How neural networks generate CAD

Modern CAD generation turns text or images into valid 3D solid geometry through a pipeline that bridges continuous neural predictions with the discrete, exact world of parametric CAD. The core challenge is fundamental: networks output soft probability distributions; CAD requires exact integer topology and precise parameters.

Two dominant strategies

The field has converged on two approaches:

Direct neural prediction — train a specialized network (transformer, diffusion model, VQ-VAE) to output a tokenized CAD representation, then reconstruct it into a solid. Validity rates of roughly 46–83% depending on method.
Code generation — have a pretrained LLM emit CadQuery / OpenSCAD / KCL code, and let a CAD kernel execute it. Compilation/validity rates of 90–100% because the kernel guarantees topological consistency.
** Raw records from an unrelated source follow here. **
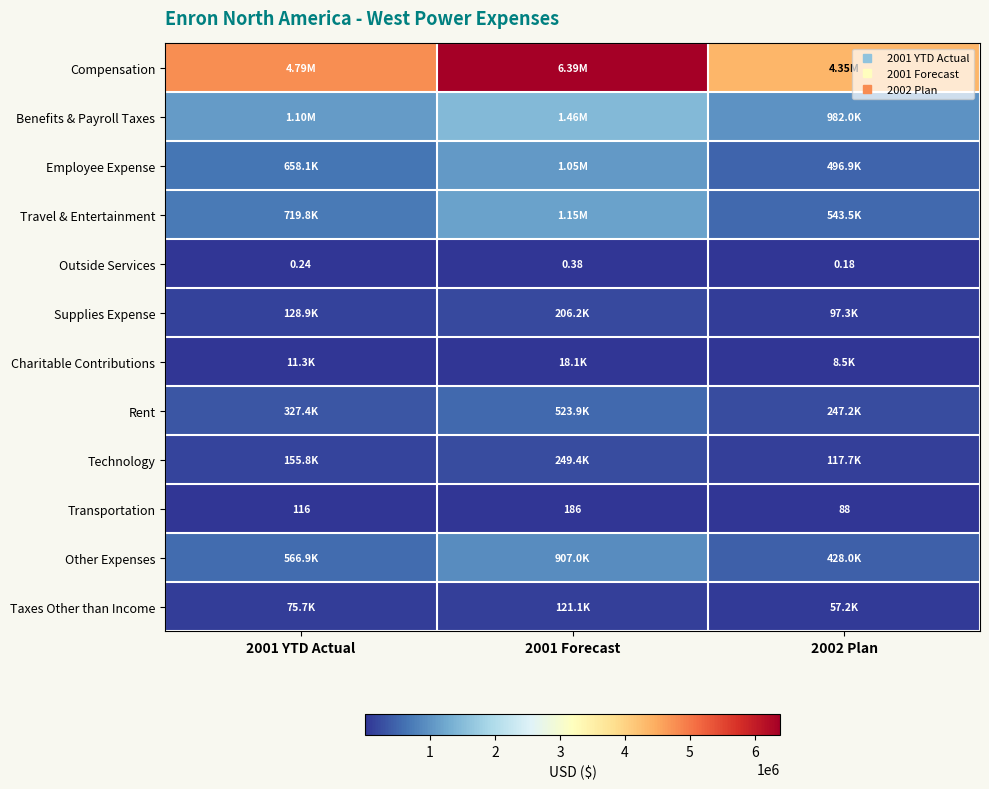

Which series has the largest total across all categories?

Compensation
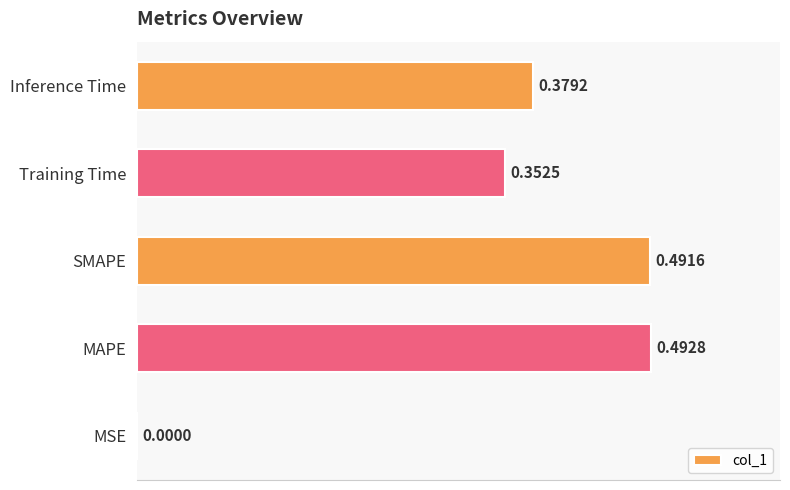

Does the chart contain stacked bars?

No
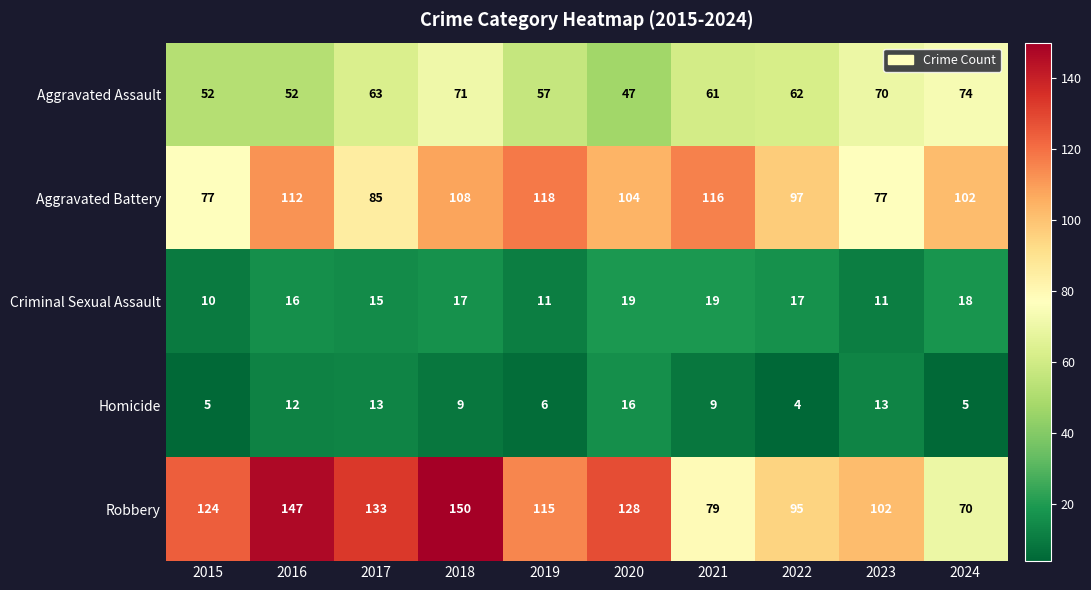

Read the Homicide value at 2018, to the nearest 5.

10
Both are represented in the LatticeLabs Toolkit: ll_stepnet provides direct-prediction models (VAE/diffusion/VQ-VAE), and ll_gen can take the code-generation route — proposing code that a CadQuery sandbox executes.

The pipeline, end to end

prompt / image
  → conditioning (text/image → dense vectors)
  → generation (token sequence OR code OR latent sample)
  → reconstruction (CAD kernel executes → B-Rep solid)
  → validation (watertight? manifold? reasonable?)  → optional feedback loop

Conditioning

Text and images become steering signals via cross-attention (Text2CAD uses a frozen BERT encoder + an adaptive layer feeding a transformer decoder), adaptive normalization, or token concatenation (CAD-MLLM concatenates text, image, and point-cloud tokens as prefixes to an LLM). Image conditioning typically uses DINOv2 or CLIP encoders.

Generation

Autoregressive transformers (DeepCAD, SkexGen) emit command tokens one at a time.
Diffusion (BrepGen) denoises structured B-Rep latents in a cascade — face positions, then face geometry, then edges, then vertices.
VQ-VAE (SkexGen, HNC-CAD) compresses to a small set of discrete codes from learned codebooks.

Reconstruction

For sequence methods, predicted commands are executed directly in OpenCASCADE — loops build wires, extrudes build solids. For B-Rep diffusion, decoded point grids are fit to B-spline surfaces (GeomAPI_PointsToBSplineSurface), duplicate nodes are merged to recover topology, and trimmed faces are sewn into a solid.

Why validity is hard

Validity rates remain modest because of the topology gap: B-Rep requires exact integer face counts and binary adjacency that cannot be interpolated. Even one missing edge breaks watertightness. Reported validity (watertight solids) clusters around 46–63% for direct B-Rep methods on the DeepCAD distribution, with newer holistic-latent approaches pushing past 80%. Common failure modes: non-watertight solids, self-intersections, dangling edges, broken face-edge-vertex connectivity.

The role of reinforcement learning

A recurring result: RL alignment with solver/kernel feedback unlocks large gains. Aligning a sketch-constraint model with solver rewards moved fully-constrained output from ~9% (no alignment) to ~93%. The same idea — reward the model for producing geometry the kernel accepts — is exactly what ll_gen’s REINFORCE loop does, rewarding proposals that dispose into a valid closed solid.

The pragmatic conclusion

The most reliable production path is hybrid: the network writes code, and a proven CAD kernel executes and validates it. This is the propose → dispose pattern the toolkit follows.